━━━━━ SELECTED EXCERPT ━━━━━
Sir Michael Neil O'Sullivan KBE (2 August 1900 – 4 July 1968) was an Australian politician and lawyer. He served as a Senator for Queensland from 1947 to 1962, representing the Liberal Party. He held senior ministerial positions in the post-war Menzies Government, serving as Minister for Trade and Customs (1949–56), Minister for the Navy (1956), and Attorney-General (1956–58).

Early life
O'Sullivan was born on 2 August 1900 in Toowong, Queensland. He was the fifth child born to Patrick Alban O'Sullivan and his wife Mary Bridget (née Macgroarty), both of Irish Catholic descent. His uncles Thomas O'Sullivan and Neil MacGroarty served in the Queensland Legislative Assembly, as did his paternal grandfather Patrick O'Sullivan.

O'Sullivan attended the state school in Taringa before completing his education at St. Joseph's Nudgee College. He followed his father into the legal profession, serving articles of clerkship with firms in Brisbane and Warwick. He did not attend law school but was admitted as a solicitor in December 1922 by examination. He subsequently took over his father's practice in Brisbane, later forming a partnership with John Joseph Rowell.
━━━━━ MATERIAL PROVIDED ━━━━━
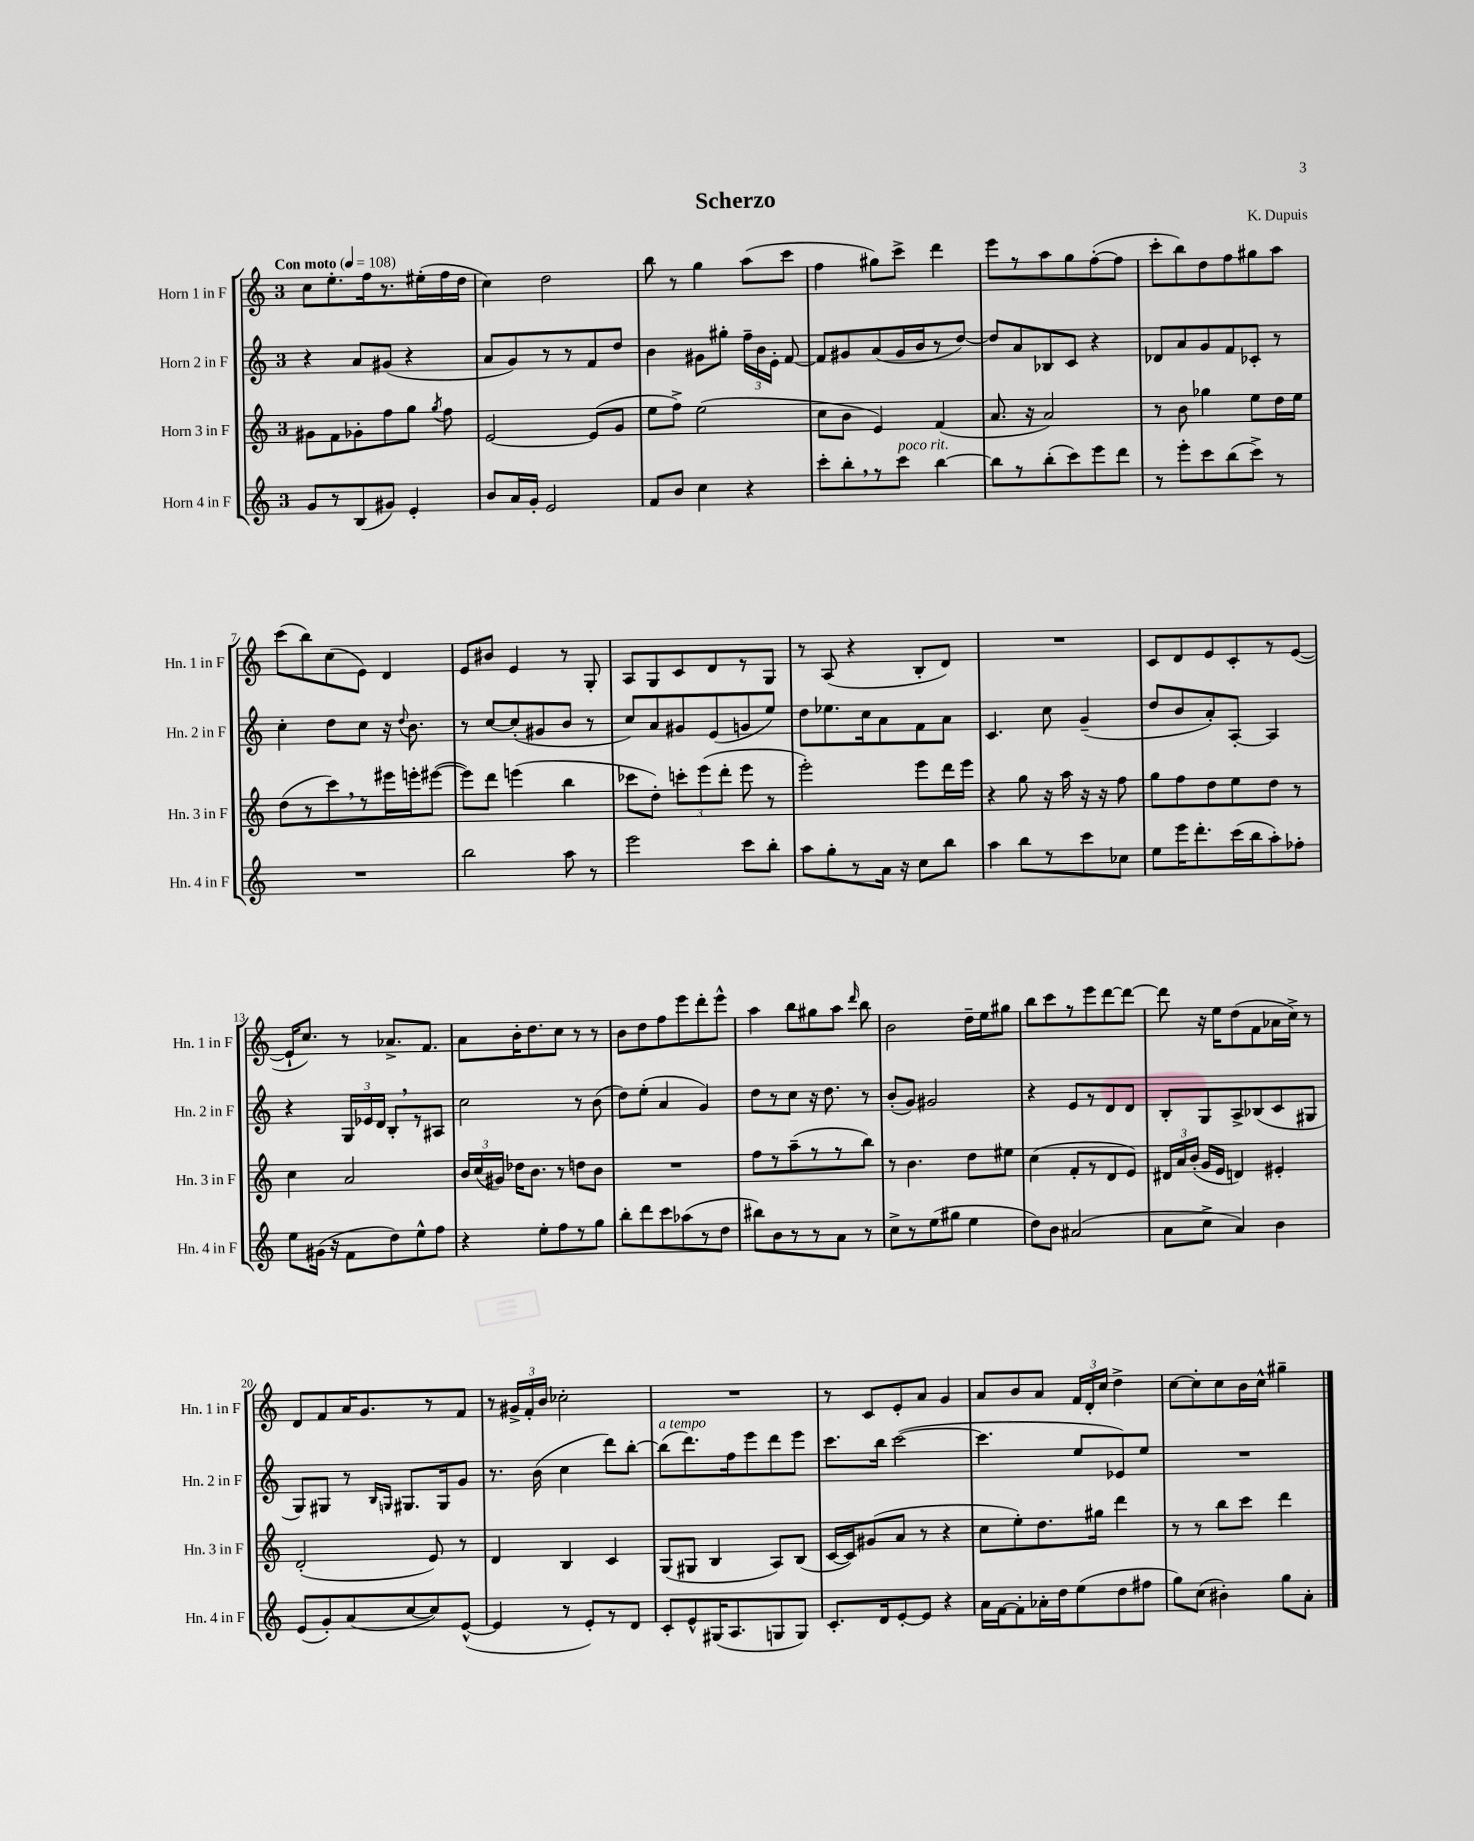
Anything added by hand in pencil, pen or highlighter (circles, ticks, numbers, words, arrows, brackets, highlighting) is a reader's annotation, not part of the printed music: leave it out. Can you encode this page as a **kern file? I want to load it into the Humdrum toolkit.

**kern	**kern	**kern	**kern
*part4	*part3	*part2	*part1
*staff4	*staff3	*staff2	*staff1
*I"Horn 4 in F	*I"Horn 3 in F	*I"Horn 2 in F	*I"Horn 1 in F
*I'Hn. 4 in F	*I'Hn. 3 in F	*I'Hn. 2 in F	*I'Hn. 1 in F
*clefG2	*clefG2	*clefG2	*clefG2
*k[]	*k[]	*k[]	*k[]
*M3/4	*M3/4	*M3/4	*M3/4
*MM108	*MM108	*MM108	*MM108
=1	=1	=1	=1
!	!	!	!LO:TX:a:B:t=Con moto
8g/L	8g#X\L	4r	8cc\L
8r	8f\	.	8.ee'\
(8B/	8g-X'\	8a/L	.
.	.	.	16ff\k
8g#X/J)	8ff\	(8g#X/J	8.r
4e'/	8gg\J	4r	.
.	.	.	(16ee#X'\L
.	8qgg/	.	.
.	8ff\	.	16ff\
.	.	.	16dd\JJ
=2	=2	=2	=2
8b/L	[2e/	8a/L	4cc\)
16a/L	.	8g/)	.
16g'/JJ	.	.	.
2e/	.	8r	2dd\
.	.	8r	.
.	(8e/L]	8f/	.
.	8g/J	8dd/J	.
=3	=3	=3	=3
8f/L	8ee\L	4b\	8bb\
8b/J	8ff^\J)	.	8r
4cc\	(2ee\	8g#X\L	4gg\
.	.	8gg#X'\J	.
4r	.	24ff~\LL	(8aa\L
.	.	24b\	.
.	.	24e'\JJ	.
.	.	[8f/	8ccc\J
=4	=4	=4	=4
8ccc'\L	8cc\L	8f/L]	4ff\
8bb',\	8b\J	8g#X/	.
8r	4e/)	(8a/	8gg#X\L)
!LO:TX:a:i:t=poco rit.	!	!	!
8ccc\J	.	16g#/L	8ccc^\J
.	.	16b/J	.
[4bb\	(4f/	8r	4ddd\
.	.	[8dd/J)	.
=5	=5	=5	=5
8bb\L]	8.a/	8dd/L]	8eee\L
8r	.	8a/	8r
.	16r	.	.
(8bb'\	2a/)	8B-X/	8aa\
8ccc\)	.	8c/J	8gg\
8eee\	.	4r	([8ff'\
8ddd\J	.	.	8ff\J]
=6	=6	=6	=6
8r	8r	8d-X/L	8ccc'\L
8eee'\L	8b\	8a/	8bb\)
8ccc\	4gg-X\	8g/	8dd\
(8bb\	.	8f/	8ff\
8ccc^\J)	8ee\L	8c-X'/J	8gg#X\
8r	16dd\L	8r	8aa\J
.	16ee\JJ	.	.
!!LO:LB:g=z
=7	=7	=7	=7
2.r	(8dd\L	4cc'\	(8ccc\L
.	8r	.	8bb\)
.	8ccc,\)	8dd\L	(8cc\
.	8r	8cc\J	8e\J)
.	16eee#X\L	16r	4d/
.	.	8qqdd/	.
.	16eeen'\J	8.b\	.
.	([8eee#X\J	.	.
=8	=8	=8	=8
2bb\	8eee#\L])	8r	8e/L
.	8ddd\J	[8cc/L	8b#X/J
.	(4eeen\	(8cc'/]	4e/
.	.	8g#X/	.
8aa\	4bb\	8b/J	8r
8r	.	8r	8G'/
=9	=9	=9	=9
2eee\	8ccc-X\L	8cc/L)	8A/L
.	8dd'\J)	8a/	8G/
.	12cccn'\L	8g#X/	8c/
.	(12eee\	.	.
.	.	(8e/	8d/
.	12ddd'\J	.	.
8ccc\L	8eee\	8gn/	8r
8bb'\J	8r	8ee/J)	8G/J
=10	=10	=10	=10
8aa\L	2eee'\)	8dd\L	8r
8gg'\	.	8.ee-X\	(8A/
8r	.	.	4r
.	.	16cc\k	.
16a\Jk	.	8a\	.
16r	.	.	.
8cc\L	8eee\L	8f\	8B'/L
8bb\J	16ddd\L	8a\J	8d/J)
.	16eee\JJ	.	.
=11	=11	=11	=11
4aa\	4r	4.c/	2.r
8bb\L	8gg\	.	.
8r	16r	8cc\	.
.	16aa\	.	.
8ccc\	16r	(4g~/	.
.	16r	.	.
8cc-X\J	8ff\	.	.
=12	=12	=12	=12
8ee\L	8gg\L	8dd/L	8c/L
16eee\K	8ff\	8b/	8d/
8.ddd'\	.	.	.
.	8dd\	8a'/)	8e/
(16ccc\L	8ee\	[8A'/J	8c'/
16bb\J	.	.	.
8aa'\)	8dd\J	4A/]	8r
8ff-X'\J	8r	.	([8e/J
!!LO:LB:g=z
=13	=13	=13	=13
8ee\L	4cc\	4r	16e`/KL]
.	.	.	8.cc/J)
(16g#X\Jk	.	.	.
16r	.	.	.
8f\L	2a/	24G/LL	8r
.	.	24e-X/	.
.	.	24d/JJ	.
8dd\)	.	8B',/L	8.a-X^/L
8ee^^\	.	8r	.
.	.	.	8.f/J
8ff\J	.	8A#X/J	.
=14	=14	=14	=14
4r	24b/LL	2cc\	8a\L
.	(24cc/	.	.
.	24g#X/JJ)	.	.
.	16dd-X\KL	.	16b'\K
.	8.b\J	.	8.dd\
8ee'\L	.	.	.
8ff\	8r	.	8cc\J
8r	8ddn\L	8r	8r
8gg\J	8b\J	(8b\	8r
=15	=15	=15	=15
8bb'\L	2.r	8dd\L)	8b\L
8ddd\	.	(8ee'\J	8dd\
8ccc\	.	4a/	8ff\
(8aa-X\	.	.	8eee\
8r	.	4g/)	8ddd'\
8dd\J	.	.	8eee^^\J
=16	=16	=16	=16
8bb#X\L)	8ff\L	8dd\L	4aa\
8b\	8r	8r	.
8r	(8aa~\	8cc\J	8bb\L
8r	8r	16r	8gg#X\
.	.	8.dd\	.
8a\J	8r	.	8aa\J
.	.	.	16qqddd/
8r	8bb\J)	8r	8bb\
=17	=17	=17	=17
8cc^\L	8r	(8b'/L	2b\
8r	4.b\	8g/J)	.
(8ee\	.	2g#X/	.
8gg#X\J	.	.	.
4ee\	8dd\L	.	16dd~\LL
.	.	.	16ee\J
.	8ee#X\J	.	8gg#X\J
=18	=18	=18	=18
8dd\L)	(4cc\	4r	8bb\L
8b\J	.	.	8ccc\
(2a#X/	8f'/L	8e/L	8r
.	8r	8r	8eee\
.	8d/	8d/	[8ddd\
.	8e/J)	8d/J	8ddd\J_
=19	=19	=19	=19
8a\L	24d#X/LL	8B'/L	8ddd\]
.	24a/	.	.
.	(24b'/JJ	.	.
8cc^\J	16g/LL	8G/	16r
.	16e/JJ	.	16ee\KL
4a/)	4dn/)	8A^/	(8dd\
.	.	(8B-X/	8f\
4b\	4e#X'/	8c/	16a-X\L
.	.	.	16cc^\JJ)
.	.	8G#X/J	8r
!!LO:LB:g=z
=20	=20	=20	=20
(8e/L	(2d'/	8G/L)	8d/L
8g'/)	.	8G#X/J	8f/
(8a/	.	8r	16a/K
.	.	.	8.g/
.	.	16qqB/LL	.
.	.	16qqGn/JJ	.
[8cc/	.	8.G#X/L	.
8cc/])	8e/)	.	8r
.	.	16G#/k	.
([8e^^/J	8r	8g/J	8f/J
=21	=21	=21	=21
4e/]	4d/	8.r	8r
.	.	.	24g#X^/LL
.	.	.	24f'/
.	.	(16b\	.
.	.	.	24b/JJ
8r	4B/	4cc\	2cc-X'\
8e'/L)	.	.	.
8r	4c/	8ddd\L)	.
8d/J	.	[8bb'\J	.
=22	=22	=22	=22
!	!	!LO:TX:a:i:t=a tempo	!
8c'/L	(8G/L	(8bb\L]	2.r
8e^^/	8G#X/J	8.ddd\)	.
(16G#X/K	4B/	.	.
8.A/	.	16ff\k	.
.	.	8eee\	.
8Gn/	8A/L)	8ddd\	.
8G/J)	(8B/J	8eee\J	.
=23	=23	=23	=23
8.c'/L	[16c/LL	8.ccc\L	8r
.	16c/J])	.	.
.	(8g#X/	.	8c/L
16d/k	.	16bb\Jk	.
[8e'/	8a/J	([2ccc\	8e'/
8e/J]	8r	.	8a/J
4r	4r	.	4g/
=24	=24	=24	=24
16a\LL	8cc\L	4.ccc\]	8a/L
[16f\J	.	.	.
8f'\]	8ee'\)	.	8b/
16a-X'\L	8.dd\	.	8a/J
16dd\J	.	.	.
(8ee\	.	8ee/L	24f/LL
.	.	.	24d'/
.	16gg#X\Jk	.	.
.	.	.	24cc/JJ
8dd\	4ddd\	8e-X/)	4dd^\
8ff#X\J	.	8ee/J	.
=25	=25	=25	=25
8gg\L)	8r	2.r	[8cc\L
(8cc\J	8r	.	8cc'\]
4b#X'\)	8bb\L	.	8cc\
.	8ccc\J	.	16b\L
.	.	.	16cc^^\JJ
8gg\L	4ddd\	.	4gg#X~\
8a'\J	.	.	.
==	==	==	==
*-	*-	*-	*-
━━━━━
━━━━━ MATERIAL PROVIDED ━━━━━
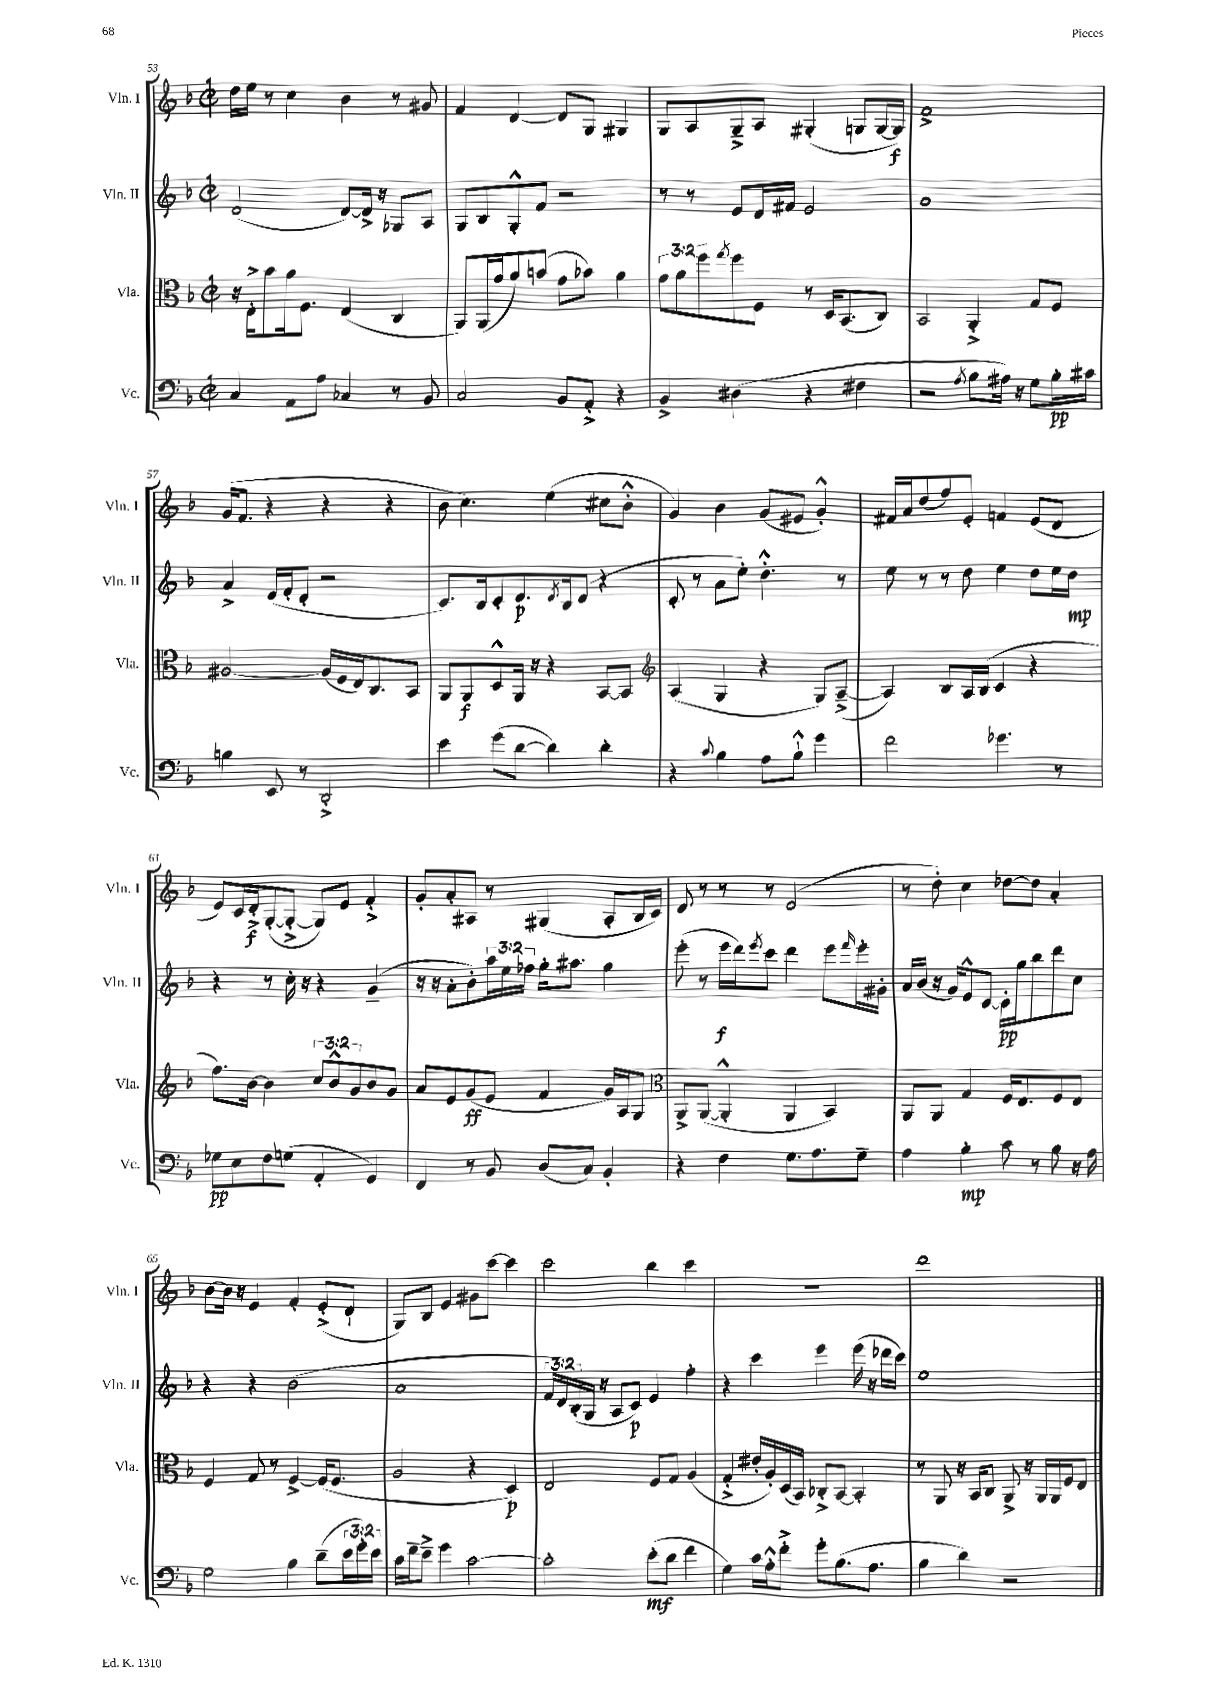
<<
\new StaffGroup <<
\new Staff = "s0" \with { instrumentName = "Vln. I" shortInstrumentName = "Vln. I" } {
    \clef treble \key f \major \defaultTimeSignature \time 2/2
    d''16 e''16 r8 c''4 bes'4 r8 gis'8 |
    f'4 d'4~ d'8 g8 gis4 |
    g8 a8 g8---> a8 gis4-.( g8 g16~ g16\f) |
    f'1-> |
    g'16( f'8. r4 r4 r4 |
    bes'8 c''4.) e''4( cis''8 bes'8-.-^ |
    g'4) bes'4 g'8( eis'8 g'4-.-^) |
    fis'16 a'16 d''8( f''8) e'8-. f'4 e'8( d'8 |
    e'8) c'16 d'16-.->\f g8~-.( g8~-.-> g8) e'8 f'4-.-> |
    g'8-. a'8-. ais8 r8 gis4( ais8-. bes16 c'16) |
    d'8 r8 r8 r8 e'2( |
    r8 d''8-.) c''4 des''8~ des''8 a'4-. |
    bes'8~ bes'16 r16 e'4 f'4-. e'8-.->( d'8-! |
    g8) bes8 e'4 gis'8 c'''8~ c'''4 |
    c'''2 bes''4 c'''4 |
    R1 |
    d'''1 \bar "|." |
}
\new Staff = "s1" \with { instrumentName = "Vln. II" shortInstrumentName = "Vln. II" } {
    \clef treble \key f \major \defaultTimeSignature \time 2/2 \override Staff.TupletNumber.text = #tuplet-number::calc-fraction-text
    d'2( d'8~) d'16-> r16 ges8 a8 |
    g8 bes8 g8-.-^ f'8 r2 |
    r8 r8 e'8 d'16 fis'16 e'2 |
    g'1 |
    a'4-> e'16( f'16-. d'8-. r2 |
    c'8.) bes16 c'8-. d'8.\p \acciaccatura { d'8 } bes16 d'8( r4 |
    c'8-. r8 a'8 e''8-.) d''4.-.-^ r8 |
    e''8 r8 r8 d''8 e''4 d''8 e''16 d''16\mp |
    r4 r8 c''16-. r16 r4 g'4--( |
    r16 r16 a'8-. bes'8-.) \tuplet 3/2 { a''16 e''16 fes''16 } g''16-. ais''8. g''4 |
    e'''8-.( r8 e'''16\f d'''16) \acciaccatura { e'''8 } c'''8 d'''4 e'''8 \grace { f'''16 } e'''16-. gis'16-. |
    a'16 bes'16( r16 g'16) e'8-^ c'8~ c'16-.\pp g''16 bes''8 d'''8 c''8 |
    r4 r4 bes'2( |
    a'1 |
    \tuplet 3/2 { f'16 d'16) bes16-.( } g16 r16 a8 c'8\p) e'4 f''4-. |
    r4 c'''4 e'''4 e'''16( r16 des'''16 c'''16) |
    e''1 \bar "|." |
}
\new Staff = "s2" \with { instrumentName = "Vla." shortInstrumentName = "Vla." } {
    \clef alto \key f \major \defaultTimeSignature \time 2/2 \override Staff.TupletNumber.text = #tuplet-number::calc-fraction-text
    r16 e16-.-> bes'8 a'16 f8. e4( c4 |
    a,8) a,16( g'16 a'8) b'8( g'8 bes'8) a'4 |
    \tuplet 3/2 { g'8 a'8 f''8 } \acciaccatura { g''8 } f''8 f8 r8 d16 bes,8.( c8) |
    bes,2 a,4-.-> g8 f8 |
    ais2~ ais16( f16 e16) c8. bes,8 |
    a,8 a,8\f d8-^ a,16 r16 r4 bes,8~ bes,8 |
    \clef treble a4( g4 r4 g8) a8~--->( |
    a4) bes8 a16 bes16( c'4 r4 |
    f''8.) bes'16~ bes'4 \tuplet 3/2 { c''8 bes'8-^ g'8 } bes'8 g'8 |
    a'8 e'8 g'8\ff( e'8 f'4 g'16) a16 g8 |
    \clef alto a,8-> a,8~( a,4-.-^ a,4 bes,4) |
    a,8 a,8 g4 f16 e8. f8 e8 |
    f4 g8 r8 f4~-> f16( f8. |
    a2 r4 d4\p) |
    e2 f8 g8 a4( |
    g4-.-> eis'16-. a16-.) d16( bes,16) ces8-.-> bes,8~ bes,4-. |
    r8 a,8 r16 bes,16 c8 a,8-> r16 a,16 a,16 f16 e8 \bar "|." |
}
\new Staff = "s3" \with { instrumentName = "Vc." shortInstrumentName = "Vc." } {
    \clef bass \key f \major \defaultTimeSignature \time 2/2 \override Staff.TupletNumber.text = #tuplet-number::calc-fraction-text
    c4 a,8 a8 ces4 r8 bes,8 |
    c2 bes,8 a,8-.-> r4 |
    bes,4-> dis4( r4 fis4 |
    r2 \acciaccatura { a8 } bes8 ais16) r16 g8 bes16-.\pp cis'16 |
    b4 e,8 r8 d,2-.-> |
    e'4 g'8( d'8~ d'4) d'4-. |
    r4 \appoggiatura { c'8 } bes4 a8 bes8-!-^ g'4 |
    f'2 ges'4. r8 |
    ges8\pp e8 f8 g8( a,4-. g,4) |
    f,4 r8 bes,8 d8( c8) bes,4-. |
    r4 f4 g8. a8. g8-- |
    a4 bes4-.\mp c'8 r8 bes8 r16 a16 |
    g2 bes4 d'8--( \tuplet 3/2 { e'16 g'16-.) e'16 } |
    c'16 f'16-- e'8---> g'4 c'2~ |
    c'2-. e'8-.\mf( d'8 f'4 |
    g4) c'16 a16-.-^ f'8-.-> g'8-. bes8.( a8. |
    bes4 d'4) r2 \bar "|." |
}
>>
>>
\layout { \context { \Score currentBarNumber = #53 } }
━━━━━
THE TASKS:
(1) List each ministerial position that the biography of Michael O'Sullivan says he held in the Menzies Government, with the years given for each.
(2) Carry on the biography of Michael O'Sullivan from its final sentence, about his partnership with John Joseph Rowell.

RESULTS FOR EACH TASK:
(1)
- Minister for Trade and Customs (1949–56)
- Minister for the Navy (1956)
- Attorney-General (1956–58)

(2)
Regarded as "a leader of Brisbane's mercantile sector", O'Sullivan was president of the Brisbane Chamber of Commerce from 1936 to 1937 and the Property Owners' Protection Association from 1937 to 1938. He served in the Royal Australian Air Force from May 1942 to December 1944, performing intelligence and administration in Australia and the South-West Pacific. He was commissioned as a flying officer and met future prime minister John Gorton while stationed at Milne Bay.

Political career

O'Sullivan ran unsuccessfully for the United Australia Party (UAP) in the Division of Brisbane at the 1934 federal election. He was also an unsuccessful candidate for the Queensland UAP in the seat of Windsor at the 1941 state election.

At the 1946 federal election, O'Sullivan won a seat in the Senate for the Liberal Party of Australia as one of only three non-Labor members in the Senate.  Following the 1949 election, he became leader of the government in the Senate and he was appointed Minister for Trade and Customs in the Menzies government.  He was appointed Minister for the Navy in January 1956.  In August 1956, he was appointed Attorney-General following the resignation of John Spicer and in October 1956, he was appointed Vice-President of the Executive Council following the resignation of Eric Harrison, but he retired from the ministry in 1958.  He did not stand for re-election at the 1961 election. After leaving politics he became a director of LJ Hooker.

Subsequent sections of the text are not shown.